TEXT EXCERPT:
# Water Circulation Pumps..



## neven (May 15, 2010)

Since im not as experienced as many here, im having an issue with dead spots leaving me with a tough choice, have my plants blowing around or leaving them be. So obviously i'll be in need of a circulation pump to get things flowing near the substrate better. Im guessing that it aimed roughly in the direction of the current flow, but along the side wall (and low!) would bring more current flow through the front and eliminate the majority of the dead spots. They happen to be where my future foregound will be.

Problem is no matter where i read, people are quoting tanks as large as 120 gallons, and im only with a 29 gallon. so what im looking for is volume, without turbulence. after all, im looking for the debris to just move, nothing more.

Anyone out there have experience with circulation pumps on small tanks and is willing to share some insight on some models that would be best suited?


----------



## eternity302 (Apr 22, 2010)

Maybe use a small mini elite?

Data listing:
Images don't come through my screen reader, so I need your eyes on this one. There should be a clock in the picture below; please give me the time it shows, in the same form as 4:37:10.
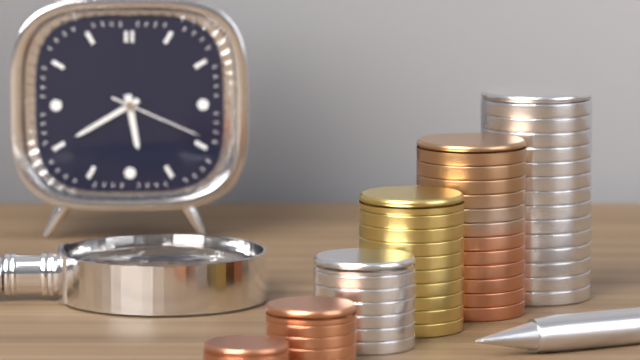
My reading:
5:40:19
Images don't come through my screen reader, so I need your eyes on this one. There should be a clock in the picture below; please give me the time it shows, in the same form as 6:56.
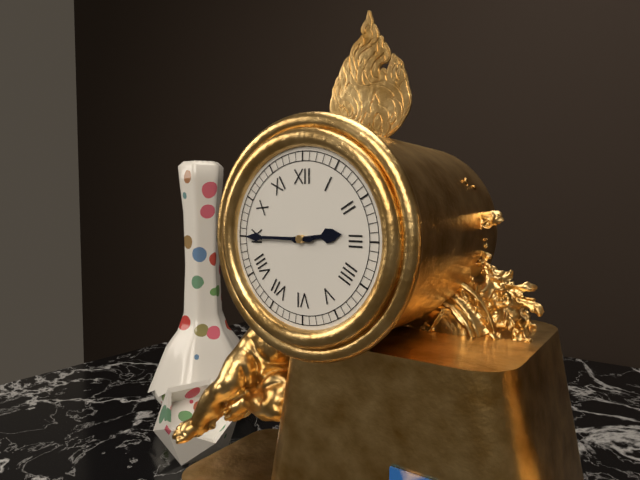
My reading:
2:45
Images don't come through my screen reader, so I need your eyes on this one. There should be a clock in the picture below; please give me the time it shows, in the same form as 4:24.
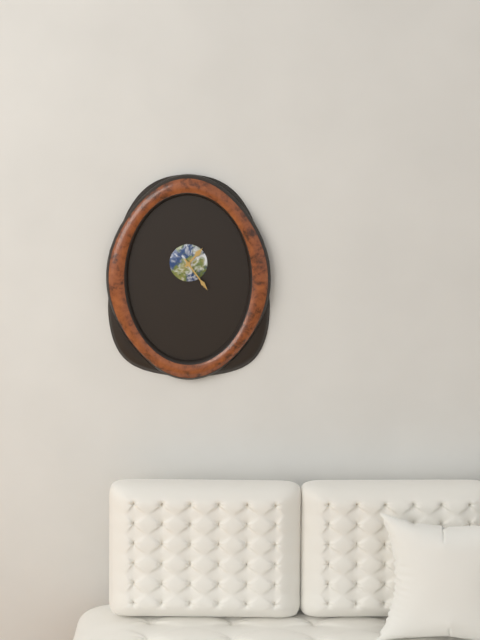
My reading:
1:24
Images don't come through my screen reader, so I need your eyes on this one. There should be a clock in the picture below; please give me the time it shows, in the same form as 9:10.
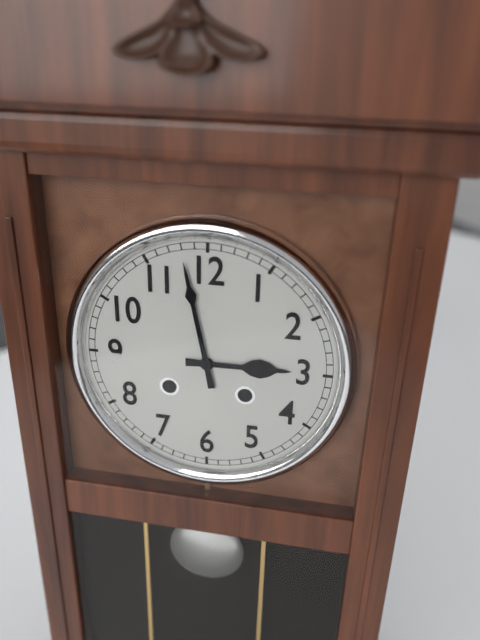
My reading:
2:58
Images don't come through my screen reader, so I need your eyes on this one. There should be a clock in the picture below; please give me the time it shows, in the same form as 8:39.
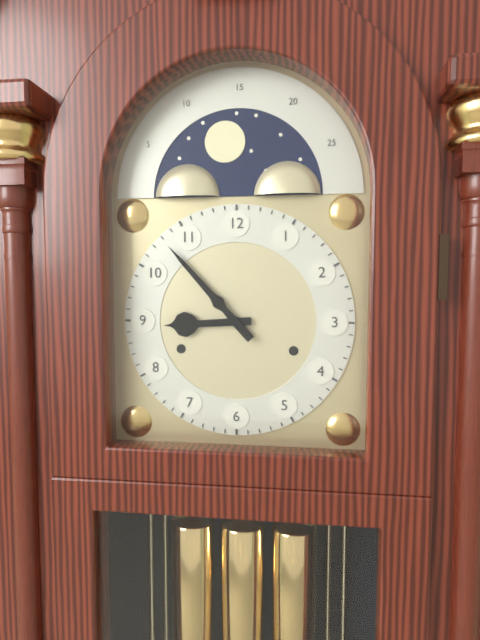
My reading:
8:53
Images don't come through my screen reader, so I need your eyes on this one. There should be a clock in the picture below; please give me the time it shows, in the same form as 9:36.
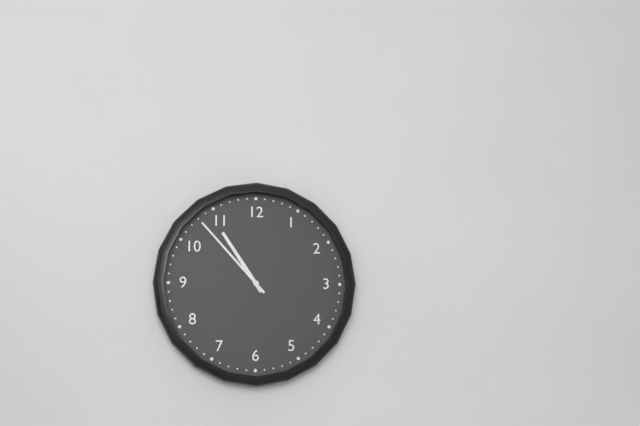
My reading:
10:53
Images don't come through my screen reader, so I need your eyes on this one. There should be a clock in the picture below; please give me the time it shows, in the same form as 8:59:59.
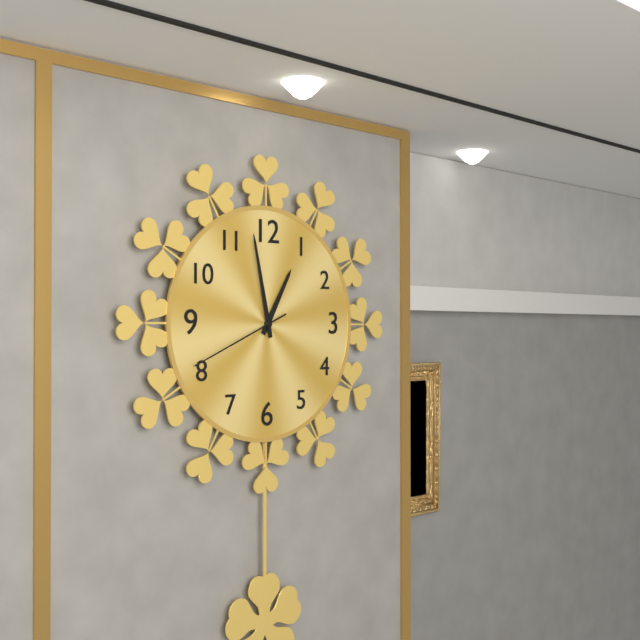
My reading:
12:58:41
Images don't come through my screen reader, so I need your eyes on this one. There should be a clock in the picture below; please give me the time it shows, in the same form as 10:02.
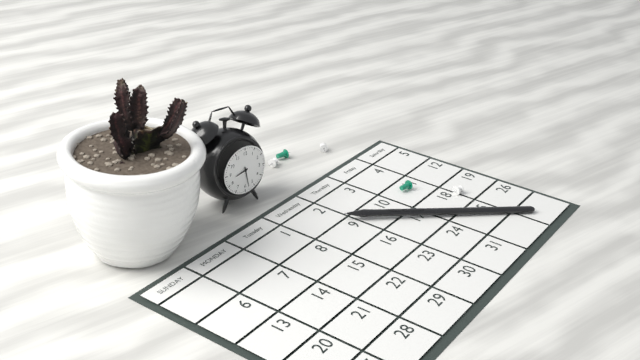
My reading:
8:28
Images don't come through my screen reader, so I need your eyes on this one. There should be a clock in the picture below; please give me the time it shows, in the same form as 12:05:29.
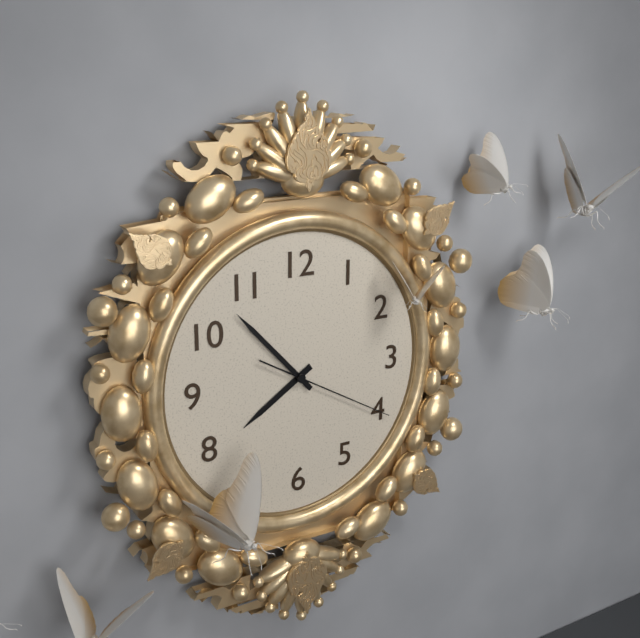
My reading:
7:53:20
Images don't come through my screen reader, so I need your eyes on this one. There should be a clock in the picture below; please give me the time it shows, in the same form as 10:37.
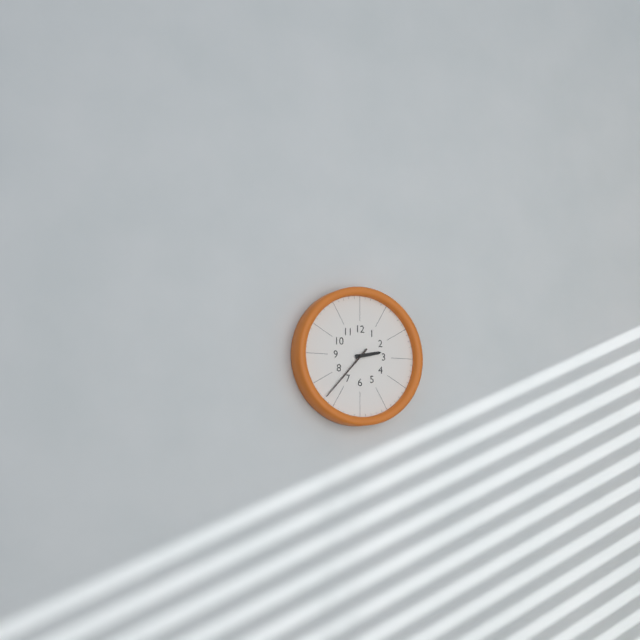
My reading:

REQUIREMENT:
In the forum thread about water circulation pumps, what size is the original poster's tank?

WORKED ANSWER:
29 gallons